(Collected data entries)

##########

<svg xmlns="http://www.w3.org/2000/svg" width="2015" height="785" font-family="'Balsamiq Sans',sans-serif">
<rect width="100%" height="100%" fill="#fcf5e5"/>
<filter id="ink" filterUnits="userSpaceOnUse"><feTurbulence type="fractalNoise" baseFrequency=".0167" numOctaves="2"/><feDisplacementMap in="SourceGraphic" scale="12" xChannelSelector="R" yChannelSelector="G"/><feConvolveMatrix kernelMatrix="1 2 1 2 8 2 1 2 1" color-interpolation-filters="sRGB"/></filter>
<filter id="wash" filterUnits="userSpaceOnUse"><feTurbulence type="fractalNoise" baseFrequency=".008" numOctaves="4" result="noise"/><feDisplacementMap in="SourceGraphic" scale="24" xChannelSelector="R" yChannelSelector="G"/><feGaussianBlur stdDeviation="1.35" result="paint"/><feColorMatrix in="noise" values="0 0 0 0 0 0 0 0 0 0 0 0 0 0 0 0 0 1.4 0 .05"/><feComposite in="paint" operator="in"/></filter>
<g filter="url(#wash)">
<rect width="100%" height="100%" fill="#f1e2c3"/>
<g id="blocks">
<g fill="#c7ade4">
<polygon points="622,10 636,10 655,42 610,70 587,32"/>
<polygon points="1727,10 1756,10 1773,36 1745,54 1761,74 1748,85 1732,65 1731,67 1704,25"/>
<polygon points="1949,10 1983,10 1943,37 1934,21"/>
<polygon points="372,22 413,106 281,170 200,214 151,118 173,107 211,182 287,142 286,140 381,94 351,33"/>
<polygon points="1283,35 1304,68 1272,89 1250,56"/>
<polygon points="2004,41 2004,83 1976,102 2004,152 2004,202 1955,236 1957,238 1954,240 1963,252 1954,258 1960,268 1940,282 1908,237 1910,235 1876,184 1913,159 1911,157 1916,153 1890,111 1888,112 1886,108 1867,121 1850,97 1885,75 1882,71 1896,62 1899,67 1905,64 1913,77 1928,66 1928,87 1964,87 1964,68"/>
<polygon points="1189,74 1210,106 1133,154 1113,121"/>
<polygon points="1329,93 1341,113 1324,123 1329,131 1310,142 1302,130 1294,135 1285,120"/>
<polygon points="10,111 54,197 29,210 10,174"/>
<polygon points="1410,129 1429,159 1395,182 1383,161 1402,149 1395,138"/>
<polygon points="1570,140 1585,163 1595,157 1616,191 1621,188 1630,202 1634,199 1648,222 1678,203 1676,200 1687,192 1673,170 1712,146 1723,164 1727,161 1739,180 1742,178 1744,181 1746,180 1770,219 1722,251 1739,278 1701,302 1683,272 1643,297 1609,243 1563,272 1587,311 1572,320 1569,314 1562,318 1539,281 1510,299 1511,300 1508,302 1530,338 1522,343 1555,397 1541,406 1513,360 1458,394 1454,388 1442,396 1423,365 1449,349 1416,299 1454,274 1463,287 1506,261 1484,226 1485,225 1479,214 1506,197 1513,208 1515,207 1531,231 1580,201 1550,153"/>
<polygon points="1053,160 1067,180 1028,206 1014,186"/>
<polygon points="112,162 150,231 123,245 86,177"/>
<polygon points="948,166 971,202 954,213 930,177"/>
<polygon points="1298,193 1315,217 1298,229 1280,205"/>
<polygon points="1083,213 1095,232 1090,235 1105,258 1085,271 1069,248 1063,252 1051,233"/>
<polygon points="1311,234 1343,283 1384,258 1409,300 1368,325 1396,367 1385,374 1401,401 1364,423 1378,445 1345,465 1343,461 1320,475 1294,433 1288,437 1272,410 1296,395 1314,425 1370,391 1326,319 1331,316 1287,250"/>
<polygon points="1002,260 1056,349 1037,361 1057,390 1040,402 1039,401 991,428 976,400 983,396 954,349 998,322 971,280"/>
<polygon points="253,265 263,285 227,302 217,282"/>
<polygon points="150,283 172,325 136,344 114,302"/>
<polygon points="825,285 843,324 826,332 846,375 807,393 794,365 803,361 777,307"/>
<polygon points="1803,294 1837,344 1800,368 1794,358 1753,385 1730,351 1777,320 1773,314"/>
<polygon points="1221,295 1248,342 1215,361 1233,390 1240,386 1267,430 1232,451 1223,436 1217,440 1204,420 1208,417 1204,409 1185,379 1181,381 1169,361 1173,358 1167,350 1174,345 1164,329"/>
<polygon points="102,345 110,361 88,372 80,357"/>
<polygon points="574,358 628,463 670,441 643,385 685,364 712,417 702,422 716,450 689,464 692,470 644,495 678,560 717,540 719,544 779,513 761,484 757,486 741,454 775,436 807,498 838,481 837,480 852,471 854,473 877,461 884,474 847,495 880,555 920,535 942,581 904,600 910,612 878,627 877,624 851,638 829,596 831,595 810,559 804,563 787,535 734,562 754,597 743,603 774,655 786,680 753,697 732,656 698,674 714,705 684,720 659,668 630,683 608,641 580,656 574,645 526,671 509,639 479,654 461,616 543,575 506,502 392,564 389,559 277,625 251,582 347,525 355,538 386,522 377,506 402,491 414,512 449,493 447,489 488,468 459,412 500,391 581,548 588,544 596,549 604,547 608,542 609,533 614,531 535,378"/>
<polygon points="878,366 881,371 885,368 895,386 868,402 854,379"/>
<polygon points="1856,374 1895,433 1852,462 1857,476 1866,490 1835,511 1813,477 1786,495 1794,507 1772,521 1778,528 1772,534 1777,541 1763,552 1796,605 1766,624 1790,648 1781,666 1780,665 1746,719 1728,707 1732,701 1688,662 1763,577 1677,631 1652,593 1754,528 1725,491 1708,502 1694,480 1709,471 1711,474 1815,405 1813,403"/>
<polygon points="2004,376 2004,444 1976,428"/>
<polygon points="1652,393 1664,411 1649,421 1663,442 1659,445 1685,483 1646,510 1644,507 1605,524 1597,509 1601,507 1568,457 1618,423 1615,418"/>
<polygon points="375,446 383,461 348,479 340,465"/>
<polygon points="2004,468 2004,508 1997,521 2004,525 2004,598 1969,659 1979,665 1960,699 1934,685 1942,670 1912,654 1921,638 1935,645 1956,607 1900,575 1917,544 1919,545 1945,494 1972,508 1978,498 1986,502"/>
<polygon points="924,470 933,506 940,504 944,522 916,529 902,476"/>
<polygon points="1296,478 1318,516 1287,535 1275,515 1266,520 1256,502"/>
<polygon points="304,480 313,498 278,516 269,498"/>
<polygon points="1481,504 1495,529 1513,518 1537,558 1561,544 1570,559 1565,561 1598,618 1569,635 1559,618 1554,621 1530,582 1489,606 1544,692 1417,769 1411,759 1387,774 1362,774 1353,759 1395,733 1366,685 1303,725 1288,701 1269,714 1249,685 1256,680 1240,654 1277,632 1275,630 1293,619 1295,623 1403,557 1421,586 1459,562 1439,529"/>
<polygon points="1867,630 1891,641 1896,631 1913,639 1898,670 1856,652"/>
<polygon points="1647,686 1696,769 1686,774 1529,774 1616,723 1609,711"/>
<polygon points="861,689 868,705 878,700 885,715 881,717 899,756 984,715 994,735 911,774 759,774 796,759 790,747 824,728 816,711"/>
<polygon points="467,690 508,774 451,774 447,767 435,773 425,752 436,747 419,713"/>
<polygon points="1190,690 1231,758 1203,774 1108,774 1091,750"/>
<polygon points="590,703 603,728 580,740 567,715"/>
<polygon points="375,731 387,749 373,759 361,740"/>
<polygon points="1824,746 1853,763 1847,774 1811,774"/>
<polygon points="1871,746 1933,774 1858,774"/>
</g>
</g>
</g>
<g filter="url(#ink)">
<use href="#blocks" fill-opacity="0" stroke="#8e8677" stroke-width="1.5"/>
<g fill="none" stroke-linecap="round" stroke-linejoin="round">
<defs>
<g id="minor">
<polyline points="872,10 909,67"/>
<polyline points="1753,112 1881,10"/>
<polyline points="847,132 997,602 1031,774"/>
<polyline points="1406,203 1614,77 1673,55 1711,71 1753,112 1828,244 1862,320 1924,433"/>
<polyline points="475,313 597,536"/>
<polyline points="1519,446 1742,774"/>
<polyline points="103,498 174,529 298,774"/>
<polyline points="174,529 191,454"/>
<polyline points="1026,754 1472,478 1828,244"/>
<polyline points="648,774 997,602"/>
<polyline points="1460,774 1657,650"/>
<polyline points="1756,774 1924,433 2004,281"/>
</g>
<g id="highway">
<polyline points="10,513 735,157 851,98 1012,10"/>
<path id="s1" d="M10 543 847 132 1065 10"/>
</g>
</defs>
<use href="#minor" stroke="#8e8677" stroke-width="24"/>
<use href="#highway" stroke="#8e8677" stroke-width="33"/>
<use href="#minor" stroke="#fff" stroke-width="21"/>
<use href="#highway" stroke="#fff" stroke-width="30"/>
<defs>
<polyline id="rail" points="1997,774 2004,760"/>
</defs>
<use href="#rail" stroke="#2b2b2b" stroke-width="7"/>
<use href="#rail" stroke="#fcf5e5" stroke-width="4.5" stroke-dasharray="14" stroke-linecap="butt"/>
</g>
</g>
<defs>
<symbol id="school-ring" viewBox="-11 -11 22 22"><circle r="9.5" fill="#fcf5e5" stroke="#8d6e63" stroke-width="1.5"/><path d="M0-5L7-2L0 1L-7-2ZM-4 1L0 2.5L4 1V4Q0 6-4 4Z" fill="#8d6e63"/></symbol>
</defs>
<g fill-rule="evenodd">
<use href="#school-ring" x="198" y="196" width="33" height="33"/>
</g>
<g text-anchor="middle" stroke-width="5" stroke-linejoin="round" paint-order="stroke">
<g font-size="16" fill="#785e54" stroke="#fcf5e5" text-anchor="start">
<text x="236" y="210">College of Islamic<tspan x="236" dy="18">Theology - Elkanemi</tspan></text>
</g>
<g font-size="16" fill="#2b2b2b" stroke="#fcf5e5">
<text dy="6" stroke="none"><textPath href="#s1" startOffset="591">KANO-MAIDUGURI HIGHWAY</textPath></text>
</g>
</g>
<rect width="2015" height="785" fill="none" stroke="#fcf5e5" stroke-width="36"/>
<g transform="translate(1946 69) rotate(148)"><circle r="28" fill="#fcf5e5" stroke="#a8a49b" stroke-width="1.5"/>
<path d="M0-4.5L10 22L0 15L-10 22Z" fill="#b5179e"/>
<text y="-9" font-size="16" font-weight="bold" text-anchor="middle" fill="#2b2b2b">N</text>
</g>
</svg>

##########

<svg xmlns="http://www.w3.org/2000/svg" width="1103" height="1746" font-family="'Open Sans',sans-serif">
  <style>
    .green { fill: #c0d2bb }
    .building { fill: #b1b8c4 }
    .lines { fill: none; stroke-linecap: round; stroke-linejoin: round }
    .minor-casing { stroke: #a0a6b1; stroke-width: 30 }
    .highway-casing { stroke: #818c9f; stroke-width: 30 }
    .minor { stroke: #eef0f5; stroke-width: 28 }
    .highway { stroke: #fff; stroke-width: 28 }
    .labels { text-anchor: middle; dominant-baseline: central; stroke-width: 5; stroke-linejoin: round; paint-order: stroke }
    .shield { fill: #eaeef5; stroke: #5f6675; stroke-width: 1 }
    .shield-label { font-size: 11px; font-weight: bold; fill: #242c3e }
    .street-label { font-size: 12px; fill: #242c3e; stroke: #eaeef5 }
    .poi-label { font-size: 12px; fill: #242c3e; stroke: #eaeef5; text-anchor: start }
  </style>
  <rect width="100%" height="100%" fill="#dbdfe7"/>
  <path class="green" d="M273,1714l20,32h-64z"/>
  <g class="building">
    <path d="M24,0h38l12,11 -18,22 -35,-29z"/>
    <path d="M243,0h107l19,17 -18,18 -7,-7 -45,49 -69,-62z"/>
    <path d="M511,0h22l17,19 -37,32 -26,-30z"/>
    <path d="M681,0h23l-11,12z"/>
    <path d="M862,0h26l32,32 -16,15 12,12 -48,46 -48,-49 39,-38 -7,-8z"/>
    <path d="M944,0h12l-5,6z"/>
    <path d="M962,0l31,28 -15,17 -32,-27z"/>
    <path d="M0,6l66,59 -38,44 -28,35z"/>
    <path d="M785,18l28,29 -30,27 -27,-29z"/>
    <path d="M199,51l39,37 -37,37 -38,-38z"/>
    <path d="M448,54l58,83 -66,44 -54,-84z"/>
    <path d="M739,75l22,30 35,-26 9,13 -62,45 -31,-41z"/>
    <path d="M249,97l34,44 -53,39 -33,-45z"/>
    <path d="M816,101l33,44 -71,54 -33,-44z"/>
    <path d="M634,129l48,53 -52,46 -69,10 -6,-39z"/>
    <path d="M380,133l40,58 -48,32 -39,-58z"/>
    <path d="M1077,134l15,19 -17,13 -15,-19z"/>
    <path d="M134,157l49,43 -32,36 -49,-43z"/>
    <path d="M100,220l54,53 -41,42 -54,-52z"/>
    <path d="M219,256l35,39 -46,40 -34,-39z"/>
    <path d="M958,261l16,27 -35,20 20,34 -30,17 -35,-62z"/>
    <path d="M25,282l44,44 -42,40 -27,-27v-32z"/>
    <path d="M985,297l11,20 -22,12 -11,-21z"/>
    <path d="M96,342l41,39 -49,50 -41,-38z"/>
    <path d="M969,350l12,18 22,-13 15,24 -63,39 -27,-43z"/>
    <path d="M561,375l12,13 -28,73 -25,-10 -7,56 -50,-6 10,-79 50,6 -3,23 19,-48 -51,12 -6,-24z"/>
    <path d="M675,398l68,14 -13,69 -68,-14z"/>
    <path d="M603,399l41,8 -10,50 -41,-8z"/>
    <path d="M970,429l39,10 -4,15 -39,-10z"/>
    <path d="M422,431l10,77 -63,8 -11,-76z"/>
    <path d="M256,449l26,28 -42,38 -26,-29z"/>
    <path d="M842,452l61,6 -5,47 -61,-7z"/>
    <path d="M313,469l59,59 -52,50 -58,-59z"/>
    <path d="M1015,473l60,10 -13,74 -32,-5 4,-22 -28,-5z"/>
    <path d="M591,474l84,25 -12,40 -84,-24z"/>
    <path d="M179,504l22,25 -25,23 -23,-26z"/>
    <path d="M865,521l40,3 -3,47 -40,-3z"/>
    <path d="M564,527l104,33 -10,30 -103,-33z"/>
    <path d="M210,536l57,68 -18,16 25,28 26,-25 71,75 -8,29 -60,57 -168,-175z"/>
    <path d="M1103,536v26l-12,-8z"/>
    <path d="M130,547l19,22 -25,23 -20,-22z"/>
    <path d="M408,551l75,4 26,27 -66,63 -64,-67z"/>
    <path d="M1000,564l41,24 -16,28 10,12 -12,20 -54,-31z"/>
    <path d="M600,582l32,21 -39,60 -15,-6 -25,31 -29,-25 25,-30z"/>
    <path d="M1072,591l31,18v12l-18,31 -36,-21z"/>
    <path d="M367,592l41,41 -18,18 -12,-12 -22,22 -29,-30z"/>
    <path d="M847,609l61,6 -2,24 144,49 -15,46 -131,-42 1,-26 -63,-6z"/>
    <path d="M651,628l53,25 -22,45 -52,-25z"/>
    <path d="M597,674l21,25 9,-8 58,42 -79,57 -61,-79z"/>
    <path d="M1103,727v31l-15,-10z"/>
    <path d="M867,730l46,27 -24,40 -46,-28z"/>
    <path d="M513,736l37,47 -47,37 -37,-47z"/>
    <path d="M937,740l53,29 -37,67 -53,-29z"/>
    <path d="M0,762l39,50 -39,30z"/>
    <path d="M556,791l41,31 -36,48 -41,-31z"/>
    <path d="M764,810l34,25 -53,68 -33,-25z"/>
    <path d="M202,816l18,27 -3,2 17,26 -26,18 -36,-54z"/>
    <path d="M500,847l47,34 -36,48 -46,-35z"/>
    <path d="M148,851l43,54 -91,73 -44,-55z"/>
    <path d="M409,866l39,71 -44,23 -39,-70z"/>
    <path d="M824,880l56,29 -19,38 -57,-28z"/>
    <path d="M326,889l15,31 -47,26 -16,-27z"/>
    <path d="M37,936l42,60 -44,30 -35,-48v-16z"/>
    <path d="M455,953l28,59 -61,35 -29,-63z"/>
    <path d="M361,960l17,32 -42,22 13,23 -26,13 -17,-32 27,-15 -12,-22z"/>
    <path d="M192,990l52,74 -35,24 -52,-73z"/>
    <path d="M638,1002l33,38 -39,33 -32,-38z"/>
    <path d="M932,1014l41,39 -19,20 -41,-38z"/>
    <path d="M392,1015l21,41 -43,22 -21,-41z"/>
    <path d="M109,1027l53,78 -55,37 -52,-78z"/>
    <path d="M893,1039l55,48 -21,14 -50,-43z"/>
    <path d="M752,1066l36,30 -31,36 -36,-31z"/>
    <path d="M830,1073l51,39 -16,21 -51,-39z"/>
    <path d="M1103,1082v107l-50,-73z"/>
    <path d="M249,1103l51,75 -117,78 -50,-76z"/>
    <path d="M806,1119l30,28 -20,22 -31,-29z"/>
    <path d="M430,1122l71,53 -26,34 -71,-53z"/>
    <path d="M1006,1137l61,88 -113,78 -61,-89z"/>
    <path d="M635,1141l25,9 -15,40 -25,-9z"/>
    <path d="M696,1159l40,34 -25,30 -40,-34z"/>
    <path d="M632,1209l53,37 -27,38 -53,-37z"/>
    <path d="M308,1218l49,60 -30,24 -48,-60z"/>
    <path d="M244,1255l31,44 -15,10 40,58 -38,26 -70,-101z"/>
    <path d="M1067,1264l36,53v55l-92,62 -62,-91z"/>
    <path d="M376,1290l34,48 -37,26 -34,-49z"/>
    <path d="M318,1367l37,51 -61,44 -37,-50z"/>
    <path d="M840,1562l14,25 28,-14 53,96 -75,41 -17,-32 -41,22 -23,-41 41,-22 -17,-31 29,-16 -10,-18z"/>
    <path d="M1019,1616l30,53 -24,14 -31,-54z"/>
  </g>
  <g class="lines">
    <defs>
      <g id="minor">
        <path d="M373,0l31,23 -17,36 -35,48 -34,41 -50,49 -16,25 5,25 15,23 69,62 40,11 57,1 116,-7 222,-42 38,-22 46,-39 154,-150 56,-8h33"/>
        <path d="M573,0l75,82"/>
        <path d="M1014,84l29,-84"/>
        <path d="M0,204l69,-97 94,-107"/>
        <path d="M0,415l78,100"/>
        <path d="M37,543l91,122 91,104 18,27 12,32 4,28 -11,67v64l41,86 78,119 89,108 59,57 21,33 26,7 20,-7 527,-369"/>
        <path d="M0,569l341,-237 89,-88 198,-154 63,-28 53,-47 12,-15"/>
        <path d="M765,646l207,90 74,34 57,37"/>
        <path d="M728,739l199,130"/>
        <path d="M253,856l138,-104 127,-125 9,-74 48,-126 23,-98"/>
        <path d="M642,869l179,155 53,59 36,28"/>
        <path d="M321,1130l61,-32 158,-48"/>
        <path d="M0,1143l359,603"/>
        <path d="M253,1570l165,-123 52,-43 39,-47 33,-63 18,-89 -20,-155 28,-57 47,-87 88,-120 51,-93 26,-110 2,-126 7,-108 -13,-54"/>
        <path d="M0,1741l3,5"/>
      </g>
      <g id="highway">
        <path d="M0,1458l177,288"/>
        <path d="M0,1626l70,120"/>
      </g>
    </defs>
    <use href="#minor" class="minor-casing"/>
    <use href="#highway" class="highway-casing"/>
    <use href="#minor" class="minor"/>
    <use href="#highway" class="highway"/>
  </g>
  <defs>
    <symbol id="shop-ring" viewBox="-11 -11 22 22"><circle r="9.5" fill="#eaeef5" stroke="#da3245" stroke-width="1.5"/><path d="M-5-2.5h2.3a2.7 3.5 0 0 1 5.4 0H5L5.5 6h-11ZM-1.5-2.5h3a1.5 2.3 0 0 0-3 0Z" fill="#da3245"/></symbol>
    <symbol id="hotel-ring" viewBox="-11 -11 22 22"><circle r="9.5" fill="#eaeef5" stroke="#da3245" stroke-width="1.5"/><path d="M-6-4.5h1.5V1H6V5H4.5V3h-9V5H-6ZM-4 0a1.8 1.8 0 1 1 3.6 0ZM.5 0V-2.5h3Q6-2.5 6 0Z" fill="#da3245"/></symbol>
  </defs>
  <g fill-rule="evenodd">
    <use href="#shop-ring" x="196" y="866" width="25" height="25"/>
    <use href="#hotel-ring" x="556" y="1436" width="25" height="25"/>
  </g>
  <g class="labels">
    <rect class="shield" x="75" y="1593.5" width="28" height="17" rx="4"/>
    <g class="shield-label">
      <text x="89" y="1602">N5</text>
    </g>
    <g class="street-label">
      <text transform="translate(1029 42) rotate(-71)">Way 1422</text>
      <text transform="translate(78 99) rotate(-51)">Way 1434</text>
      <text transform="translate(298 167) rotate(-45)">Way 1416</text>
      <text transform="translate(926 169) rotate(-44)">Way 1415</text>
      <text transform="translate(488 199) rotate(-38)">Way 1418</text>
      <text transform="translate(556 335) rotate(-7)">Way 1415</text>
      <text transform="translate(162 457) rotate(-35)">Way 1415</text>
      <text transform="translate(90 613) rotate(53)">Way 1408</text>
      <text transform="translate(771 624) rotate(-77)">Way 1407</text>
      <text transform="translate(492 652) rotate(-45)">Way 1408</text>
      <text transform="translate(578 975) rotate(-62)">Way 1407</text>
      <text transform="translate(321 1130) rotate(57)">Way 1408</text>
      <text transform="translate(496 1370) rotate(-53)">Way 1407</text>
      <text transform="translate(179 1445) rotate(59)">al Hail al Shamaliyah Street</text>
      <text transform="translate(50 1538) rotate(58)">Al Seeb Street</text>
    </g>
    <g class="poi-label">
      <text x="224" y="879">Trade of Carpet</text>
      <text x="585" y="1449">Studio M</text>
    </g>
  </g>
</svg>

##########

Extract every line of the records above that contains the word "lines".

__Exercise output__.
    .lines { fill: none; stroke-linecap: round; stroke-linejoin: round }
  <g class="lines">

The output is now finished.